I am humane and generous, much more so than our unfortunate sociopaths. These people are still human and thus entitled to life, liberty, the pursuit of happiness, and all that jazz. The trouble comes when they are left to their own devices and pursue careers that naturally lend to hierarchy, acquisition, and the control of other humans. Salespeople, for example, lie every time they open their mouths and the most skilled ones become sales managers who train other liars to lie just as well. The potential damage sociopaths cause must rule them out of many occupations whose status enables and magnifies their destructive behavior.

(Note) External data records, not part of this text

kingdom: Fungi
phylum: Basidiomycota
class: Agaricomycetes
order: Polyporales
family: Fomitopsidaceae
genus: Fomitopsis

I have a decent solution to the social problem of employing sociopaths. Corporations and government bureaucracies should screen their entry-level hires for sociopathic traits before these people have a chance to climb the ladder to positions of higher authority. Scientific verification of sociopathic tendencies will thus serve as an automatic disqualifier for promotion past the entry level. In an ideal world, sociopaths will be confined largely to low-skill jobs regardless of what their high-functioning intellectual skills may otherwise warrant. It's hard to manipulate others when primary job tasks involve lifting boxes, driving a truck, or running computer scripts. Of course, the most creative among them may still gravitate to positions of influence through entrepreneurial efforts in business and politics. I have no solution at present for that possibility. A free society must maintain multiple paths to upward mobility.
Corporations and government agencies will not adopt any sociopathic HR screens of their own accord unless they are faced with systemic dysfunction that calls into question their basic mission. The US Army currently faces such critical fallout from soldier suicides and sexual assaults that it has no choice but to examine the role sociopathic leaders play as a contributing factor. I believe activist institutional investors can play a role by pressuring publicly traded corporations to adopt sociopathic HR screens. It may fall under a corporate social responsibility rubric. It is certainly the right thing to do.